How about the classical gold standard, which stands out as the least flawed of all the systems we've tried. Each nation could choose to peg its local currency to gold at a price that allows for enough growth in bank reserves to greatly reduce the burden of public- and private-sector debts.
Re-pegging a currency like the US Dollar to gold at the current price (about $1,550) has its pitfalls. Most notably, it would not deleverage an overleveraged banking system. But re-pegging the Dollar to something like $10,000 an ounce might do the trick.
Hedge fund managers Lee Quaintance and Paul Brodsky from QB Asset Management wrote a fascinating outline on the potential reintroduction of gold into the monetary system, while simultaneously implementing what one might consider a debt jubilee. QB explains the mechanics of how it could work in the US:
Using the US as an example, the Fed would purchase Treasury's gold at a large and specified premium to its current spot valuation. The higher the price, the more base money would be created and the more public debt would be extinguished. An eight-to-10-fold increase in the Gold Price via this mechanism would fully reserve all existing US Dollar-denominated bank deposits (a full deleveraging of the banking system)."

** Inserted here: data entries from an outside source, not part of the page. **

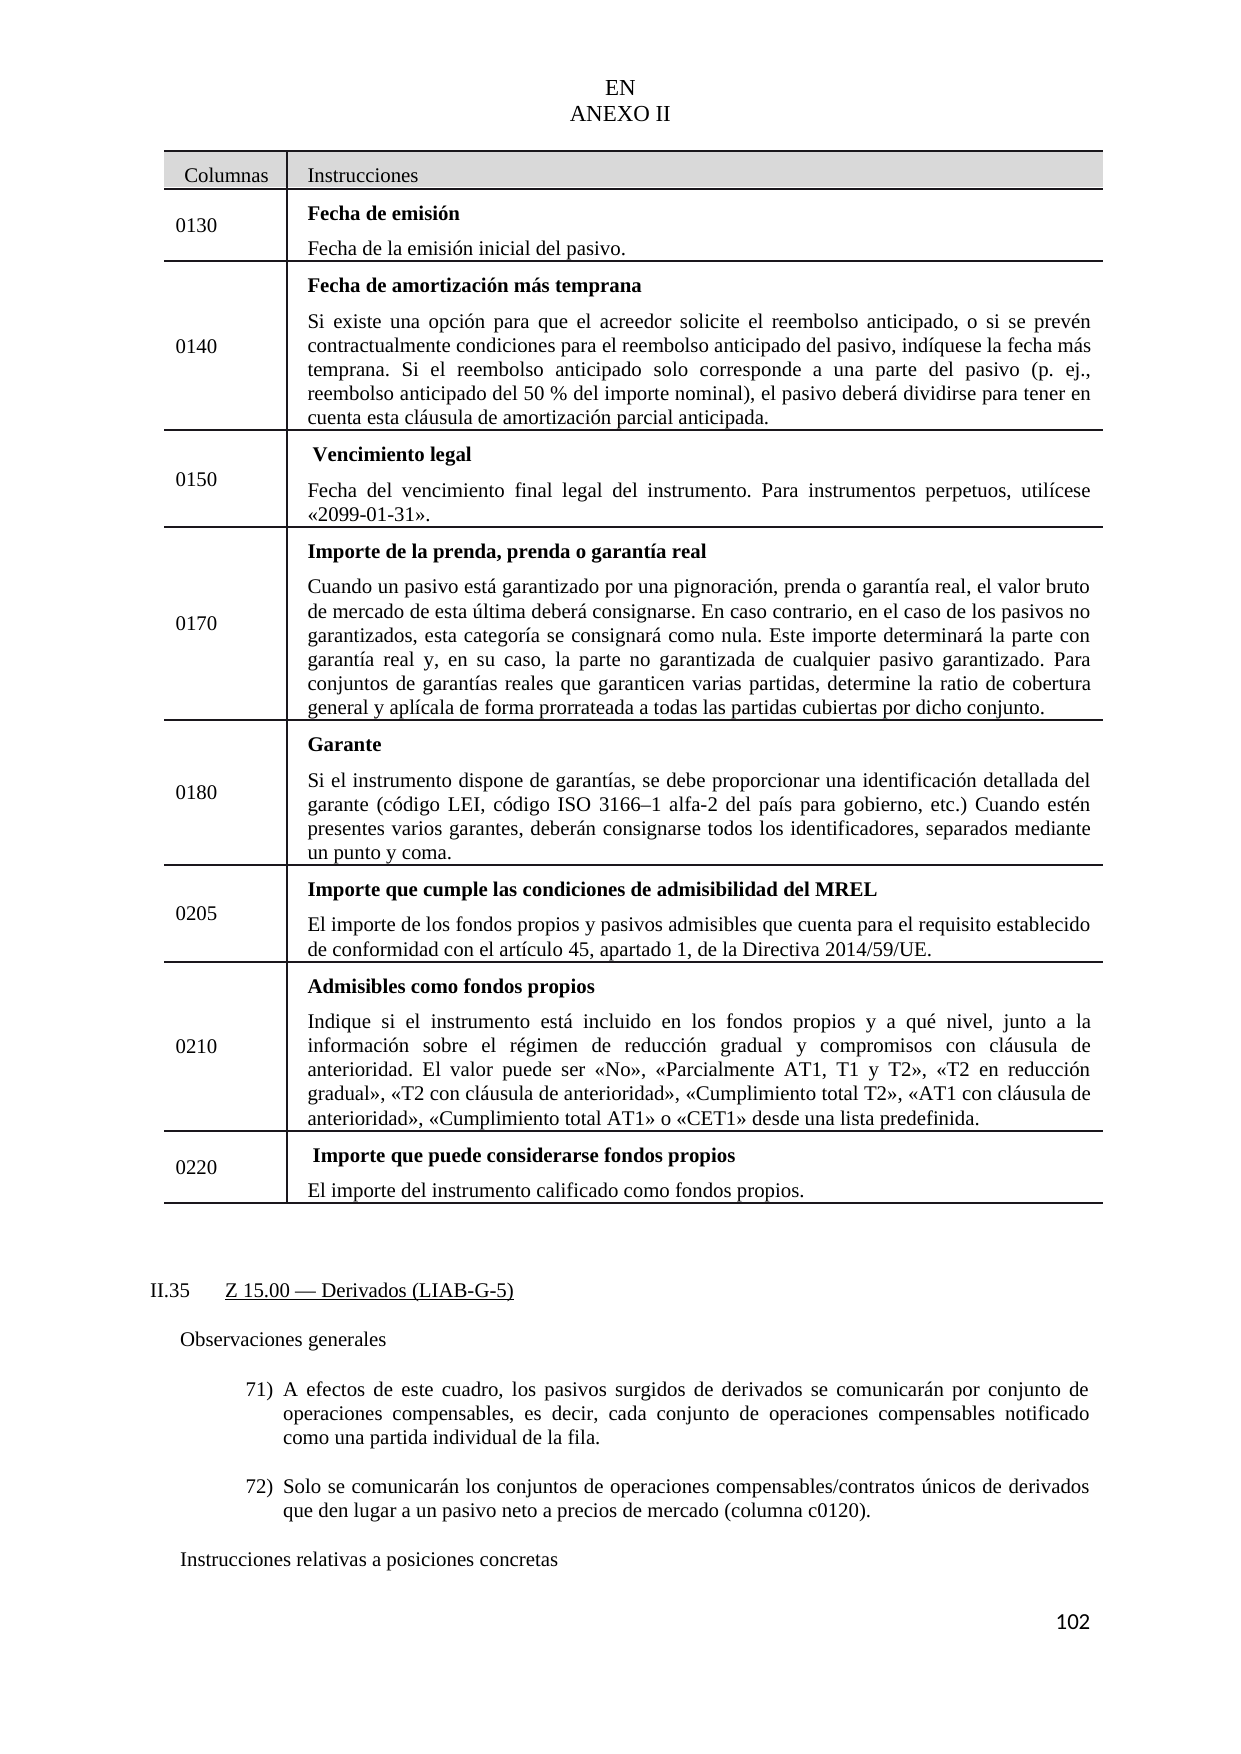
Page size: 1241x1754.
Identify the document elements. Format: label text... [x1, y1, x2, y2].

table_cell Fecha de emisión Fecha de la emisión inicial del pasivo. [288, 190, 1103, 260]
table_cell 0180 [164, 721, 286, 864]
table_cell 0150 [164, 431, 286, 526]
title Observaciones generales [180, 1327, 1090, 1351]
table_cell 0140 [164, 262, 286, 429]
table_cell Admisibles como fondos propios Indique si el instrumento está incluido en los fondos propios y a qué nivel, junto a la información sobre el régimen de reducción gradual y compromisos con cláusula de anterioridad. El valor puede ser «No», «Parcialmente AT1, T1 y T2», «T2 en reducción gradual», «T2 con cláusula de anterioridad», «Cumplimiento total T2», «AT1 con cláusula de anterioridad», «Cumplimiento total AT1» o «CET1» desde una lista predefinida. [288, 963, 1103, 1129]
table_header Columnas [164, 152, 286, 187]
table_cell 0205 [164, 866, 286, 961]
table_header Instrucciones [288, 152, 1103, 187]
title Instrucciones relativas a posiciones concretas [180, 1547, 1090, 1571]
table_cell 0170 [164, 528, 286, 719]
table_cell Garante Si el instrumento dispone de garantías, se debe proporcionar una identificación detallada del garante (código LEI, código ISO 3166–1 alfa-2 del país para gobierno, etc.) Cuando estén presentes varios garantes, deberán consignarse todos los identificadores, separados mediante un punto y coma. [288, 721, 1103, 864]
table_cell 0130 [164, 190, 286, 260]
table_cell Importe que puede considerarse fondos propios El importe del instrumento calificado como fondos propios. [288, 1132, 1103, 1202]
list A efectos de este cuadro, los pasivos surgidos de derivados se comunicarán por conjunto de operaciones compensables, es decir, cada conjunto de operaciones compensables notificado como una partida individual de la fila. [245, 1376, 1090, 1449]
table_cell Importe de la prenda, prenda o garantía real Cuando un pasivo está garantizado por una pignoración, prenda o garantía real, el valor bruto de mercado de esta última deberá consignarse. En caso contrario, en el caso de los pasivos no garantizados, esta categoría se consignará como nula. Este importe determinará la parte con garantía real y, en su caso, la parte no garantizada de cualquier pasivo garantizado. Para conjuntos de garantías reales que garanticen varias partidas, determine la ratio de cobertura general y aplícala de forma prorrateada a todas las partidas cubiertas por dicho conjunto. [288, 528, 1103, 719]
list Solo se comunicarán los conjuntos de operaciones compensables/contratos únicos de derivados que den lugar a un pasivo neto a precios de mercado (columna c0120). [245, 1474, 1090, 1522]
table_cell 0220 [164, 1132, 286, 1202]
table_cell 0210 [164, 963, 286, 1129]
table_cell Vencimiento legal Fecha del vencimiento final legal del instrumento. Para instrumentos perpetuos, utilícese «2099-01-31». [288, 431, 1103, 526]
list Z 15.00 — Derivados (LIAB-G-5) [150, 1278, 1090, 1302]
table_cell Fecha de amortización más temprana Si existe una opción para que el acreedor solicite el reembolso anticipado, o si se prevén contractualmente condiciones para el reembolso anticipado del pasivo, indíquese la fecha más temprana. Si el reembolso anticipado solo corresponde a una parte del pasivo (p. ej., reembolso anticipado del 50 % del importe nominal), el pasivo deberá dividirse para tener en cuenta esta cláusula de amortización parcial anticipada. [288, 262, 1103, 429]
table_cell Importe que cumple las condiciones de admisibilidad del MREL El importe de los fondos propios y pasivos admisibles que cuenta para el requisito establecido de conformidad con el artículo 45, apartado 1, de la Directiva 2014/59/UE. [288, 866, 1103, 961]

Below is what the remonetization of gold would look like in chart form. The yellow line would rapidly approach the blue line. And the blue line will keep rising as we see further growth in the money supply. QB's "Shadow Gold Price" divides the US monetary base by official US gold holdings. Policymakers, who always feel the need to manage something, would appreciate that this is the same formula used during the Bretton Woods regime to peg the Dollar at $35 per ounce. In other words, the Shadow Gold Price is the theoretical price of gold after the Fed inflated the supply of Dollars to a level that would cover systemic bank liabilities and then re-pegged the Dollar to gold. Behold the path to $10,000 gold:

This path would weaken the economy-sapping effects of debt created since President Nixon closed the gold window. It would transform a debt-based currency into an asset-backed currency. No longer would one ask the unpleasant question "What backs the Dollar?" and come away with even more questions (and a headache). Right now, the Dollar is backed by Treasuries held on the Fed's balance sheet, which are in turn backed by Dollars, which are in turn backed by faith in fiat money — i.e., nothing!
QB's monetization scenario would impose losses on certain parties as the reset button is hit, but unlike most of the policy prescriptions we've seen lately, it seems to solve more problems than it creates. Most notably, politicians could argue that this reset would involve "migration of value, in real terms, from leveraged assets to unleveraged goods, services and assets." Wage earners would be winners relative to asset owners, because "stable to higher nominal asset prices would require even higher nominal wage and consumable pricing looking forward."
This scenario argues for holding some shares in producers of physical commodities (especially gold miners), even if it feels like we're in a deflationary environment. A gold standard, after a one-time debt monetization, would make for a more-balanced, efficient global economy less prone to violent booms and busts.
As an added bonus: Central bankers would no longer be viewed as superheroes! Just meager servants, pegging the money supply to gold and letting the free market determine the price of money. After all, when in history has central planning worked better over time than the free market?
We can hope the central bankers of the world stumble their way to a solution like that proposed by QB Asset Management before they inflict even more damage to the foundation of the global economy. Unfortunately, conditions may have to get much worse in financial markets, banking systems and economies before such "outside the box" ideas are considered. A defensive portfolio with exposure to gold and other real assets seems like the right mix in today's environment.